The new $11.5 million facility is a four-story, 48,000-square-foot building that will contain chemistry, biology and physics labs; two undergraduate research labs equipped with state-of-the-art equipment for student use; four nursing simulation labs; class- rooms for nursing, the sciences and mathematics; and faculty offices.

The academic profile of students has risen, with the average freshman ACT at 22.4 and an average 3.36 GPA. Last year’s numbers were a 21.0 ACT and 3.13 GPA.

Sixty-eight percent of the first-year students are from South Dakota, with students also arriving from 24 other states and one Canadian province.
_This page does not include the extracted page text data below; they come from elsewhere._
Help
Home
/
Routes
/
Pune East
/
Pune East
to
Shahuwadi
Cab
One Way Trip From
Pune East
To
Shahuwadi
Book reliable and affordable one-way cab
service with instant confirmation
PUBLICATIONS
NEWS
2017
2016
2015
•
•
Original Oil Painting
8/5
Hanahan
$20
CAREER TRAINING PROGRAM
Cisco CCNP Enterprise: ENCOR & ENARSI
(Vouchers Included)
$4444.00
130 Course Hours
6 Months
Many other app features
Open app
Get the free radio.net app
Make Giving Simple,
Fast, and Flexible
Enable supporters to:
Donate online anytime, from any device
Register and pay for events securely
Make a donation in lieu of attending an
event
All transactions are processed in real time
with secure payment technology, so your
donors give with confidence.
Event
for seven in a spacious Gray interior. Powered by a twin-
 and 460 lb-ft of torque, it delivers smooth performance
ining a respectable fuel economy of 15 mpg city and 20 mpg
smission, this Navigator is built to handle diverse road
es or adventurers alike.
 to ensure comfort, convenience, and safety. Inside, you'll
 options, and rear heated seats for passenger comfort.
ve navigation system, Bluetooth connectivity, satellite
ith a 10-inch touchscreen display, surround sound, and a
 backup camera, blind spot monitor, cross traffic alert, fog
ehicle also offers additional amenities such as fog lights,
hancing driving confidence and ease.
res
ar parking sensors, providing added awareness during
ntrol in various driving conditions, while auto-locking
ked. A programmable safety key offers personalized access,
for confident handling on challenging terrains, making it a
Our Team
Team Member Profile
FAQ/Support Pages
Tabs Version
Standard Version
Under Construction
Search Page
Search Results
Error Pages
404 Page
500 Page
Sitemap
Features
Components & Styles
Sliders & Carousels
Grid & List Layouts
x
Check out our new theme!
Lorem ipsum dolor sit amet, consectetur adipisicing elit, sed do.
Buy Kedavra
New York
“This year’s increase in enrollment reflects a concerted effort by our entire campus community to share the positive outcomes of a Dakota Wesleyan University education,” said Amy Novak, DWU provost, in the news release. “Our admissions team and coaching staff recruited one of the academically strongest classes the school has seen in over three decades.”

Novak said further growth is anticipated with the addition of online degrees and an MBA in strategic leadership slated to start in the fall of 2013.

DWU is a private, liberal arts university associated with the Dakotas Conference of the United Methodist Church.